この粒子付着面の1例の走査電顕写真(倍率1000倍)を図1に示す。
図1において、一面に分布する小さい粒子が本発明における金属粒子(1)であり、この金属粒子(1)の分布面の中に点在して分散する大きい粒子が本発明における金属粒子(2)である。
【0016】
なお、上記した金属粒子(1)と金属粒子(2)は、いずれも、圧延シートの表面に電解めっきを適用して析出・付着される。その場合、金属粒子(2)は、後述する圧延シートとめっき条件を採用することにより、それ自体が粒径2μm以上の単一の粒子として、または、2個以上の金属粒子(1)が互いに集合して一体化し、全体で粒径が2μm以上になっている集合粒子として形成されている。
【0017】
本発明の厚銅シートの場合、絶縁基板との接着時にあっては、粒子付着面における金属粒子(1)が、主として、接着の安定性の確保に寄与し、金属粒子(2)が、主として、充分なアンカー効果を発揮して引き剥がし強さの確保に寄与する。

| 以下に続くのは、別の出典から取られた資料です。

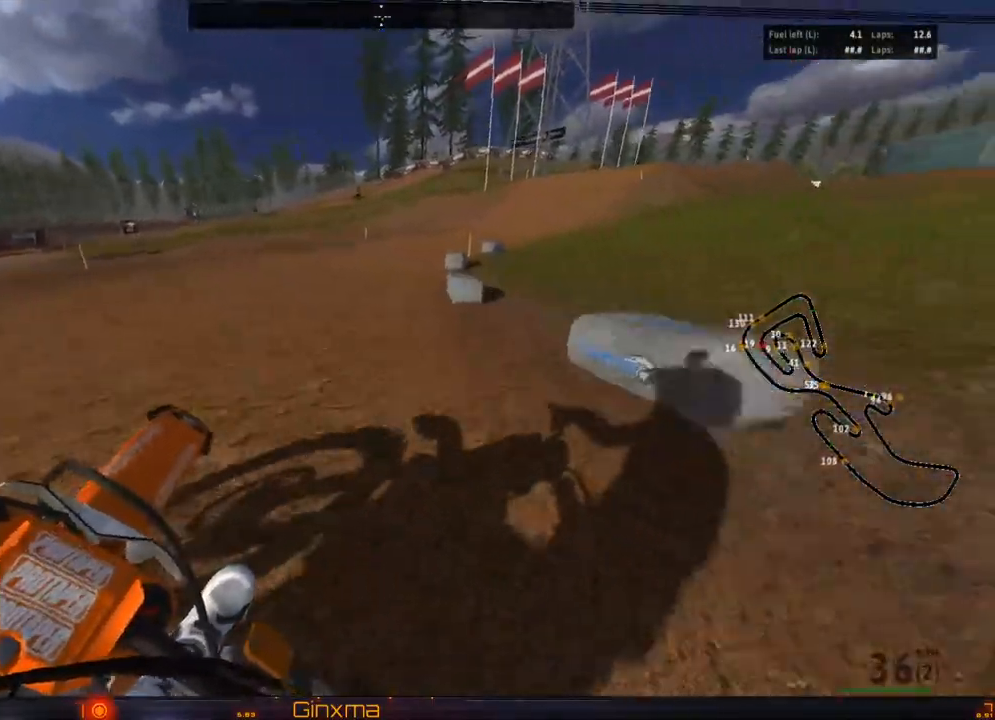
{"buttons": ["R2"], "left_stick": "center", "right_stick": "center", "events": [[350, "left_stick", "right"], [467, "left_stick", "center"]]}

すなわち、本発明の厚銅シートの場合、その表面に上記した粒子付着面が形成されているので、絶縁基板との接着時にあっては、小径であるため充分なアンカー効果を発揮しないとはいえ、金属粒子(1)によって接着の安定性が確保され、また大径であるため接着の安定性の確保に難があるとはいえ、充分なアンカー効果を発揮する金属粒子(2)によって大きな引き剥がし強さが確保される。
【0018】
このように、接着の安定性の確保と引き剥がし強さの確保を両立させるために、本発明では、金属粒子(1)と金属粒子(2)の粒径、および両粒子の存在割合に関して以下のような規定を与える。
まず、金属粒子(1)の粒径は2μm未満に設定される。この粒径が2μm以上になると、アンカー効果の発揮には寄与するようになるが、他方では絶縁基板(樹脂)と接着しない無効空間も発生しはじめて接着性が不安定化しはじめ、本来の果すべき機能が劣化するからである。
【0019】
しかしながら、粒径を小さくしすぎると、アンカー効果の発揮に全く寄与しなくなるとともに、そもそもが均一な粒径の粒子として形成されず、また圧延シート表面との付着力も低下してしまう。
このようなことから、金属粒子(1)の粒径は0.5〜1.5μmの範囲内に調整することが好ましい。
【0020】
一方、金属粒子(2)の粒径は2μm以上に設定される。この粒径が2μm未満になると、上記した金属粒子(1)と区別されない状態となり、接着性の安定化には寄与するとはいえ、アンカー効果は充分に発揮されず、結局、引き剥がし強さは低下するからである。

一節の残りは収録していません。